Une fusillade impliquant un membre de la Garde nationale près de la Maison Blanche a relancé le débat sur les déploiements de troupes fédérales dans les grandes villes, avec des accusations croisées entre démocrates et républicains sur les responsabilités de cette tragédie.
L’incident, survenu mercredi, a coûté la vie à la spécialiste Sarah Beckstrom, 20 ans, et a grièvement blessé le sergent d’état-major Andrew Wolfe, 24 ans. Le suspect, Rahmanullah Lakanwal, un ressortissant afghan de 29 ans, a ouvert le feu sur les deux militaires, selon la police métropolitaine de Washington. L’attaque fait l’objet d’une enquête pour déterminer si elle constitue un acte de terrorisme.
Debbie Wasserman Schultz, ancienne présidente du Comité national démocrate et représentante de Floride, a pointé du doigt l’ancien président Donald Trump, estimant que sa décision de déployer des troupes à Washington, D.C., avait mis en danger les membres de la Garde nationale. Lors d’une intervention sur CNN, elle a déclaré : « Cet incident nous amène à nous demander si quelqu’un aurait traversé le pays avec l’intention de cibler les forces de l’ordre à Washington, D.C. La réponse probable est non. Alors, pourquoi le président n’a-t-il pas initialement envisagé les implications du déploiement de troupes militaires dans la capitale nationale ou dans n’importe quelle ville d’ailleurs ? »

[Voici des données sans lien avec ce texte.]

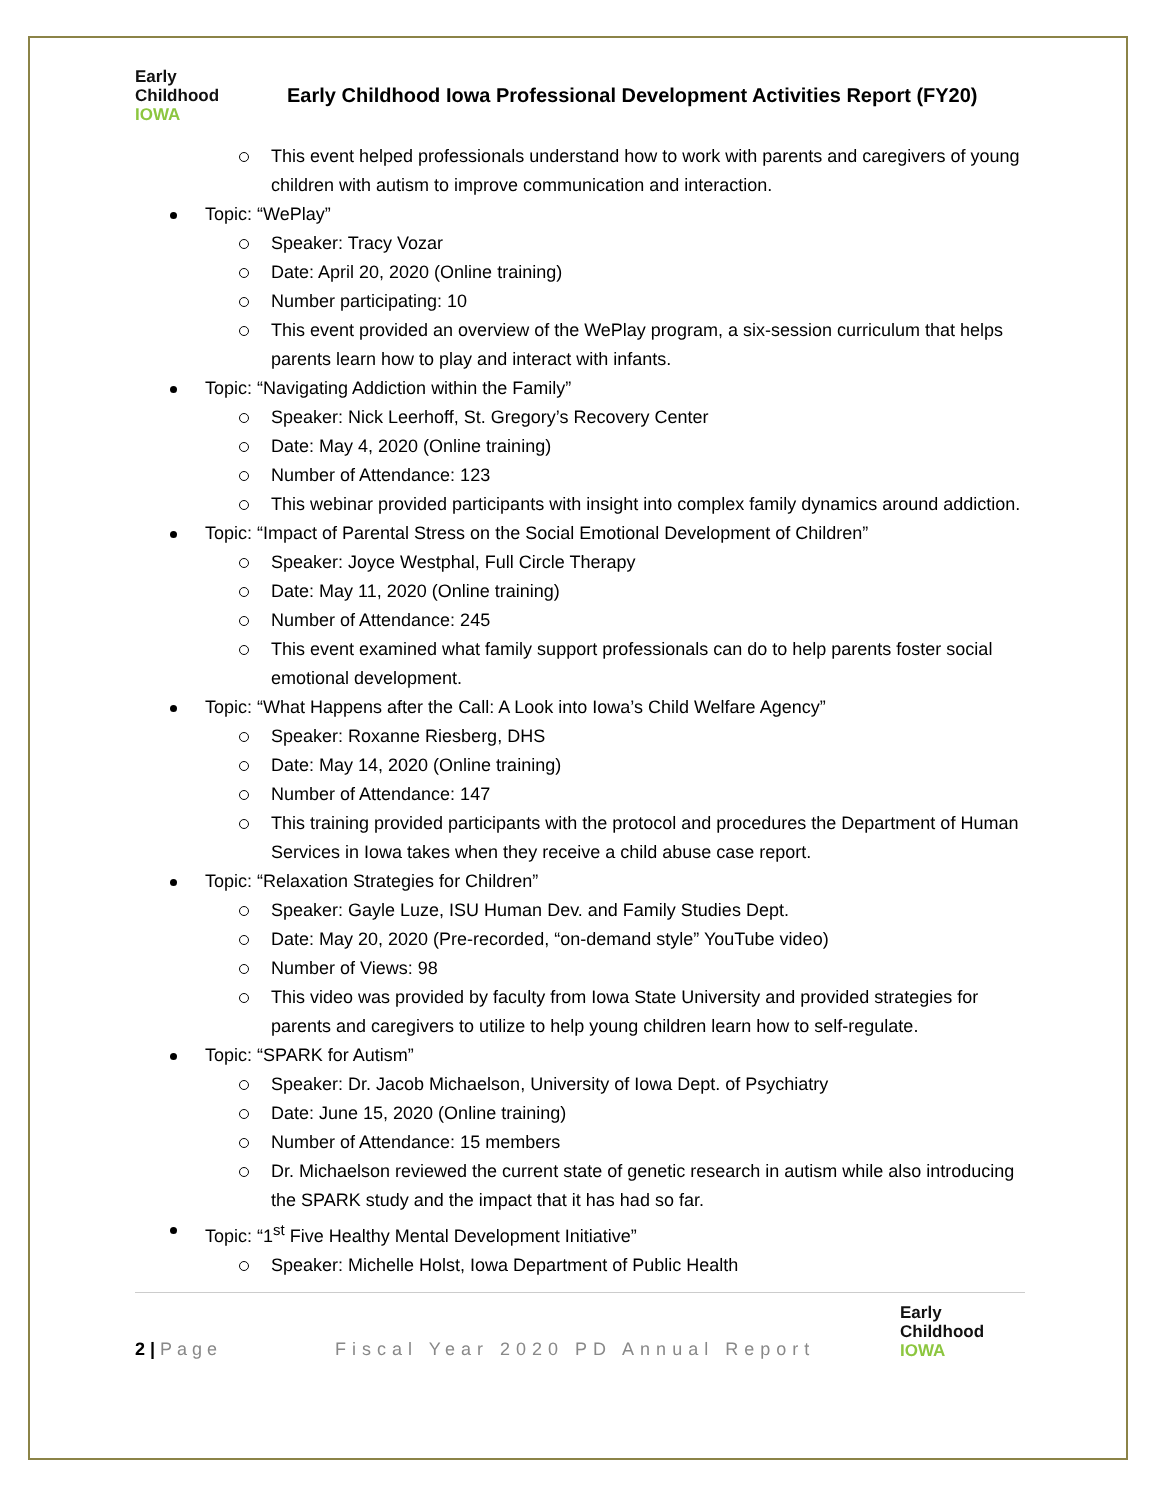Early
Childhood
IOWA
Early Childhood Iowa Professional Development Activities Report (FY20)
This event helped professionals understand how to work with parents and caregivers of young children with autism to improve communication and interaction.
Topic: “WePlay”
Speaker: Tracy Vozar
Date: April 20, 2020 (Online training)
Number participating: 10
This event provided an overview of the WePlay program, a six-session curriculum that helps parents learn how to play and interact with infants.
Topic: “Navigating Addiction within the Family”
Speaker: Nick Leerhoff, St. Gregory’s Recovery Center
Date: May 4, 2020 (Online training)
Number of Attendance: 123
This webinar provided participants with insight into complex family dynamics around addiction.
Topic: “Impact of Parental Stress on the Social Emotional Development of Children”
Speaker: Joyce Westphal, Full Circle Therapy
Date: May 11, 2020 (Online training)
Number of Attendance: 245
This event examined what family support professionals can do to help parents foster social emotional development.
Topic: “What Happens after the Call: A Look into Iowa’s Child Welfare Agency”
Speaker: Roxanne Riesberg, DHS
Date: May 14, 2020 (Online training)
Number of Attendance: 147
This training provided participants with the protocol and procedures the Department of Human Services in Iowa takes when they receive a child abuse case report.
Topic: “Relaxation Strategies for Children”
Speaker: Gayle Luze, ISU Human Dev. and Family Studies Dept.
Date: May 20, 2020 (Pre-recorded, “on-demand style” YouTube video)
Number of Views: 98
This video was provided by faculty from Iowa State University and provided strategies for parents and caregivers to utilize to help young children learn how to self-regulate.
Topic: “SPARK for Autism”
Speaker: Dr. Jacob Michaelson, University of Iowa Dept. of Psychiatry
Date: June 15, 2020 (Online training)
Number of Attendance: 15 members
Dr. Michaelson reviewed the current state of genetic research in autism while also introducing the SPARK study and the impact that it has had so far.
Topic: “1<sup>st</sup> Five Healthy Mental Development Initiative”
Speaker: Michelle Holst, Iowa Department of Public Health
2 | Page
Fiscal Year 2020 PD Annual Report
Early
Childhood
IOWA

Schultz a souligné le manque de coordination avec les autorités locales, estimant qu’un tel déploiement était « discutable » lorsque les forces de l’ordre locales étaient en mesure de gérer les questions de sécurité publique. Elle a également rappelé que la loi Posse Comitatus limite l’utilisation de l’armée à des fins d’application de la loi, citant une décision de justice récente qui avait jugé illégal le déploiement de troupes de Trump à Los Angeles.
« Ce n’est jamais la faute ou la responsabilité du président lorsqu’il s’agit de ses réponses, et cette position est assez troublante », a-t-elle ajouté.
La Maison Blanche a immédiatement répliqué, accusant l’administration Biden d’être responsable de la présence de Lakanwal sur le territoire américain. Abigail Jackson, porte-parole de la Maison Blanche, a déclaré que le suspect n’aurait jamais pu entrer aux États-Unis sans la politique migratoire de Joe Biden. « Cet individu n’aurait jamais été là sans la politique dangereuse de Joe Biden qui a permis à d’innombrables criminels non contrôlés d’envahir notre pays et de nuire au peuple américain », a-t-elle affirmé dans un communiqué au Daily Mail.
Lakanwal est arrivé aux États-Unis en août 2021 dans le cadre de l’opération Allies Welcome, un programme d’accueil des Afghans fuyant le régime taliban après le retrait chaotique des forces américaines. Près de 200 000 Afghans ont été admis aux États-Unis grâce à cette initiative, renommée plus tard Enduring Welcome.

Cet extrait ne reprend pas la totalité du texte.